# Text excerpt
-=-=-=-=-

Frugality in a Start-Up

A lot of start up companies claim to be “on a shoestring,” have “tight resources,” “cutting corners,” and the like. Indeed, the frugal start-up is one encouraged by CEOs, advisors, investors, and analysts. But when does being frugal make sense versus cutting a corner you can’t afford to cut? At Comcate we have faced this predicament many a time. For the most part, our frugality has allowed us to grow under tight capital. We can devote more resources to sales and product development and less on miscellaneous overhead. But this shoestring mindset has backfired, too. A new employee recently got an inexpensive monthly cell phone plan, promptly exceeded his minutes, and we had a $230 phone bill for one month. And other times the debate over how to save a dollar or two on one thing or another has resulted in us being able to accomplish that thing in the amount of time we spent debating. Based on my experience, here are a few quick things you do want to think about how you could be creative in financing the activity or service:

  • All office equipment – multi-purpose all in ones, laser printers over ink jet (ink costs will catch up with you), a cell phone for both office and the road, are just some of the ways you can be frugal in the office. This is an easy category.
  • Southwest Airlines – Period. On Southwest they count “miles” as segments. So you could fly up and down to LA earning segments and then use those segments to fly across the country on Southwest to Hartford, Conn. If you operate in an area near a Southwest airport, and an investor asks “where is your market?” just say “Anywhere Southwest flies.”
  • Generic sales material – I used to try to customize each handout and sales literate to the prospect I was visiting. Looking back, I see a lot of wasted dollars and hours at Kinkos trying to customize each brochure. Do it once, make lots of copies, and don’t worry about changing the logo at the top to that of the prospect.

Here are some things you don’t want to be thrifty on:

  • Business cards – A first impression means everything and this is your first print impression. Make it good.
  • Laptop – A sluggish system will cost you an untold number of hours. Get a high performing PowerBook and consider it done.
  • In-person demo’s – WebEx or Placeware is good for training and inter-company communication, but always meet the potential client in-person. Resonating with someone has more to do with kinesthetics than anything else.

I left much off this list, just some quick thoughts. In your experience, where have you found frugality work or not work?

2 comments on “Frugality in a Start-Up
  • I believe you can tell a lot from a company website. It’s another one of those first impressions that you can’t take back.

  • As my partner and I grow GoodBasic, we find it hard to leave our frugal ways behind. We both started as bootstrapped proprietorships and kept costs razor thin to grow. I don’t have the numbers on me, but I’d venture to guess we’ve each spent between 5 and 10 percent of gross on operating costs – and all I can think about are the dollars I could have saved if I had hindsight’s 20/20.

    Our penny-pinching has paid off. We’re in a position to make our first business paid capital acquisition – our own dedicated server. We can pay for lunches and coffees with prospects and partners. We can pay to outsource development to deliver more custom work.

    At the same time, we’ve forgone many things. We don’t pay ourselves and both keep side jobs to pay living costs, so that everything the business makes it can keep. You won’t find a picture of me in a suit, because I don’t have one yet – unless I’m sure that it’s a prerequisite to a particular sale I just can’t bring myself to do it.

-=-=-=-=-

# Data provided
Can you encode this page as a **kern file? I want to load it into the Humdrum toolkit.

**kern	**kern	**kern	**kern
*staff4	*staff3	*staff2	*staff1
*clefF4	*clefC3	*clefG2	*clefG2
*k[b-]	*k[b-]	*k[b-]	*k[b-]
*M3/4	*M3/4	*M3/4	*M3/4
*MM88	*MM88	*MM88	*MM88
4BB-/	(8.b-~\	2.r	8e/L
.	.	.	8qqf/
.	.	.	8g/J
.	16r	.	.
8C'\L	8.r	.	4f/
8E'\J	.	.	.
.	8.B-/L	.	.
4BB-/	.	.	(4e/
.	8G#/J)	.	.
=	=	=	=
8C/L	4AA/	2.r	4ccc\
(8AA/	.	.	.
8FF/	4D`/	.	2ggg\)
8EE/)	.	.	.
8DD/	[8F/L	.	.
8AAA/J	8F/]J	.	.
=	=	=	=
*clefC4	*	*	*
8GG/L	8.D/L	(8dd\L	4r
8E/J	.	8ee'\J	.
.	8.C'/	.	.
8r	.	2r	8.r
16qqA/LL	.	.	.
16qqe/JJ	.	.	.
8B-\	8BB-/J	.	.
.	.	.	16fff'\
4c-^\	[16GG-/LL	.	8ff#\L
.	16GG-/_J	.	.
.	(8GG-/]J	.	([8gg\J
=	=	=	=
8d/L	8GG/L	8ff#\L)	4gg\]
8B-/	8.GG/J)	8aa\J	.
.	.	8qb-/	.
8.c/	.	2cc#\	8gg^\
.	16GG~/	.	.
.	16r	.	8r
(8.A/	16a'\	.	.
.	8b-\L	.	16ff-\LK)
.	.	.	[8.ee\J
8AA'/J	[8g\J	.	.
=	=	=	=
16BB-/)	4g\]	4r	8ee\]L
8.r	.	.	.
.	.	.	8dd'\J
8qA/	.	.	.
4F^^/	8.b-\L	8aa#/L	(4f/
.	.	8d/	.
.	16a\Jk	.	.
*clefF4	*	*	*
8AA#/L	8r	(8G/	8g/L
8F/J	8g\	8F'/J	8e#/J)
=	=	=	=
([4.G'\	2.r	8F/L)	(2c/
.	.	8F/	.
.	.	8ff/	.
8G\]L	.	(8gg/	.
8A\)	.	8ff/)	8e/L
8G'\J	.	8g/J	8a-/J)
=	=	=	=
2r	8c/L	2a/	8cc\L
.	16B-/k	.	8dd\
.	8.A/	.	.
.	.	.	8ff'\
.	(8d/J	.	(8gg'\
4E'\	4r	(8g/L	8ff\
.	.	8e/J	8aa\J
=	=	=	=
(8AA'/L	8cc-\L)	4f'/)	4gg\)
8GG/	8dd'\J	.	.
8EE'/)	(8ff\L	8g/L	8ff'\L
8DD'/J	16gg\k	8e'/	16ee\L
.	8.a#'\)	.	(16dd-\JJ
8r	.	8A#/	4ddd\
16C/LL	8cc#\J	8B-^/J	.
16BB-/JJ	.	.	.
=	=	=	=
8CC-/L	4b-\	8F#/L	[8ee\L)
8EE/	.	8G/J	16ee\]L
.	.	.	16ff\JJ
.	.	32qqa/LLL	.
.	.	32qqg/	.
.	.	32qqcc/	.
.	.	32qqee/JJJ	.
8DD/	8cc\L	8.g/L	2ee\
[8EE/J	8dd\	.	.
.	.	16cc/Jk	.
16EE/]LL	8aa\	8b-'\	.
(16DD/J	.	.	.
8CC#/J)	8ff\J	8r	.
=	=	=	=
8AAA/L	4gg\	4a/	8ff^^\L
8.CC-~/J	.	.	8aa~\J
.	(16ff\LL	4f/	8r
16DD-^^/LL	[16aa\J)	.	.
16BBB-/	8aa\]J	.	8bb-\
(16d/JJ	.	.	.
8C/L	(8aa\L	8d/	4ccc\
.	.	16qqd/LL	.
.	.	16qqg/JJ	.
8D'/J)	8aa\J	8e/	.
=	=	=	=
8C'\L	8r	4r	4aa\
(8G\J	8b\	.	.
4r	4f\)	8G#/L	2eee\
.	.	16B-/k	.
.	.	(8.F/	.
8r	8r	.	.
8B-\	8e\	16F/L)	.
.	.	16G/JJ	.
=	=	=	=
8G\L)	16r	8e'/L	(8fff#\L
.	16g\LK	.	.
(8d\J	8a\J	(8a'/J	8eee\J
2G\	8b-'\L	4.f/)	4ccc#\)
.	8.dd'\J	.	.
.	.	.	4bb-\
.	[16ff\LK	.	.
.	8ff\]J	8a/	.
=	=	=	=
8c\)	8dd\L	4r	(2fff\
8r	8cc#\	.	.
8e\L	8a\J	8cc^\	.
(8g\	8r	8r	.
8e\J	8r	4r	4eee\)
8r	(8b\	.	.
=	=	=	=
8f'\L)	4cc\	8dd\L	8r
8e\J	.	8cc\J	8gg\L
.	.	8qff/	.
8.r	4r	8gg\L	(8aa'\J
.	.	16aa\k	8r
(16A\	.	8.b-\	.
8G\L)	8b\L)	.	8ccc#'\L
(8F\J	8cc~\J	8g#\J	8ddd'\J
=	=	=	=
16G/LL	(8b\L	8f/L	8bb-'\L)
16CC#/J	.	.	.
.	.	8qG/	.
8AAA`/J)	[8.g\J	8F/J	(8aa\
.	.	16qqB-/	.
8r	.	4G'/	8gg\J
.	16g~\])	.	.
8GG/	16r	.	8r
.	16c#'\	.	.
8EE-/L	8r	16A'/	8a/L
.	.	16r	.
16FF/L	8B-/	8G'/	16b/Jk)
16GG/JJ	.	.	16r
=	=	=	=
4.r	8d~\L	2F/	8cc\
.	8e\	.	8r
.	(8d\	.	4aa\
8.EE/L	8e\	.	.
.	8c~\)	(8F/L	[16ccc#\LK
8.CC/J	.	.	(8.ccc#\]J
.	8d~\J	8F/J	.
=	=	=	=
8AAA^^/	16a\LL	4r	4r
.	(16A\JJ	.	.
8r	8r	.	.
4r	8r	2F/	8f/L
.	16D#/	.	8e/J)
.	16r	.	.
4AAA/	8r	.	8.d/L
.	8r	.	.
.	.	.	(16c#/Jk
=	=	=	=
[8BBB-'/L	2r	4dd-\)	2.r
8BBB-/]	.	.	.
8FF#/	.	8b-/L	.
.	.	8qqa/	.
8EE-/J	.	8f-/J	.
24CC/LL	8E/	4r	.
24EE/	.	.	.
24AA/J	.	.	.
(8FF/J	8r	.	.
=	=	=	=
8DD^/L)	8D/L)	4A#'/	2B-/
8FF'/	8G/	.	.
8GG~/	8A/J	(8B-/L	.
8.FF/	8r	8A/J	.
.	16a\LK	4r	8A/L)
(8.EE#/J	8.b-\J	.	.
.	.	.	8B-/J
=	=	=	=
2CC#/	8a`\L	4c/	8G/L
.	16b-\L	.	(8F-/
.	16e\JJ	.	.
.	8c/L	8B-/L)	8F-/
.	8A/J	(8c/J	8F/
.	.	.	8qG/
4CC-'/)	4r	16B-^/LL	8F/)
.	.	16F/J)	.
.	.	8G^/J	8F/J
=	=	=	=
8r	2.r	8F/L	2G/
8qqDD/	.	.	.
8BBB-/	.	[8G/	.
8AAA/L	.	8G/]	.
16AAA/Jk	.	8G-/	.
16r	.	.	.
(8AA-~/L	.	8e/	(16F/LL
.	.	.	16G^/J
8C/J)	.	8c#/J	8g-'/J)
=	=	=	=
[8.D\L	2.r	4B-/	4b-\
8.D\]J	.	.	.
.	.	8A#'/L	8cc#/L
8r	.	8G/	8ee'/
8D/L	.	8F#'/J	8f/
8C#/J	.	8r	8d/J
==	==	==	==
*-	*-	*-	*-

-=-=-=-=-

# Assignment
Reproduce the start-up frugality post word for word from "I left much" to "had hindsight’s 20/20.". The records have nothing to do with the start-up frugality post.

# Response for this exercise
I left much off this list, just some quick thoughts. In your experience, where have you found frugality work or not work?

2 comments on “Frugality in a Start-Up
  • I believe you can tell a lot from a company website. It’s another one of those first impressions that you can’t take back.

  • As my partner and I grow GoodBasic, we find it hard to leave our frugal ways behind. We both started as bootstrapped proprietorships and kept costs razor thin to grow. I don’t have the numbers on me, but I’d venture to guess we’ve each spent between 5 and 10 percent of gross on operating costs – and all I can think about are the dollars I could have saved if I had hindsight’s 20/20.